Ben Ormand, Executive Producer: Charlotte Film Industry Insider
An interview series highlighting local experts in the business with insight for the Charlotte community and those aspiring to break into the film industry.
by Brittany Jenkins Sep 15, 2020
“The people who put the same effort into every day at work that they do for getting ready for a job interview are the ones who succeed in the long run.
More than anything, I would have to say it requires a great work ethic. It’s a quality that is especially important in the film industry because so many positions that are available at the entry level require hard work, long hours, and low pay.
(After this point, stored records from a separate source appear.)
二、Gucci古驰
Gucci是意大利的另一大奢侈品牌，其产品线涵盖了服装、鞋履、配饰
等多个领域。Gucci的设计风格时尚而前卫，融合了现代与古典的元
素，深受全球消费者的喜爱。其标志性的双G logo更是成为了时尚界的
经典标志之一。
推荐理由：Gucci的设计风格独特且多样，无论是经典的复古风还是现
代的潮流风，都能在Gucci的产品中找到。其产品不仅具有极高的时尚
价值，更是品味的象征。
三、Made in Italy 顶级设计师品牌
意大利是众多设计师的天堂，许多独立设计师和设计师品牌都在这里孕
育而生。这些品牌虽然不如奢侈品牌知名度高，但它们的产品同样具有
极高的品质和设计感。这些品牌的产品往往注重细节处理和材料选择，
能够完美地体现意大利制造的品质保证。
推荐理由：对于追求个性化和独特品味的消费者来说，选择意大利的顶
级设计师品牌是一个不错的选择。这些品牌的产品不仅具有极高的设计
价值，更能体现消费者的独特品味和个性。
Even if you find a path that involves working in a more “corporate” environment of the industry, such as for a production company or an agency or a film studio, ultimately, the people who go farthest are the ones who work hardest and find the enjoyment in giving 110% effort.
Always show up and always be on time.
Media content creation has a lot of moving parts, especially when it comes time to “roll cameras” on any project. If a single person is not in place when they need to be, it leads to, at best, a delay for the production and at worst, a "full stop" of the team effort. To be thought unreliable in this industry is a severe career stigma, because no one can recommend you for opportunities if they can’t be sure you will be dependable.
My first job in the industry was as a “production assistant”, which is a catch all term for the ultimate catch all job. It entails doing everything from running errands, to emptying trash cans, to getting coffee. A friend who was in film school in Los Angeles at the time recommended me to a guest professor/producer who was going to be making a movie in Alabama. So, I loaded up my car with everything I owned and “moved” to Alabama so I could work the ultimate “entry level” job in show business.
I worked in three or four different departments on the movie before I found a niche that proved a great fit for me (the camera department) and started me on a path where I could work on lots of different movies and meeting lots of talented people. After I learned an awful lot in the “ultimate film school” (i.e. working on set), I was finally ready to step up and try helping to make a movie as a producer.I’m not sure it’s a path I could tell anyone else how to walk themselves, because for me, it was the right combination of people I met, willingness to work hard, and a lot of luck. I try to remember to be grateful every chance I get, and to help the people coming up behind me to find their own way to success.
The film I did here in Charlotte, MAX, started with a script that would require us to break both of the industry’s oldest maxims: never work with kids or animals. Suffice it to say, I learned all the things that are important to work safely and efficiently with a team of animals and trainers. (Not to mention the kids!)
There was so much involved that I wasn’t aware of at the outset, from having to set up a dedicated animal care facility (can’t exactly put those “stars” in a hotel) to how much lead time (i.e. dog training time) is required to get a movie like that ready to shoot. No matter how temperamental a person might be, dogs need even more pampering to capture the performances in a safe and animal friendly way.
The end result was ultimately incredibly gratifying: getting to help take part in bringing a family friendly adventure film to fruition. And watching the animal trainers accomplish everything we needed in the movie reinforced my belief about a fundamental truth of the industry: there is almost always a potential path that can utilize a person’s skills and passions to help make a movie.”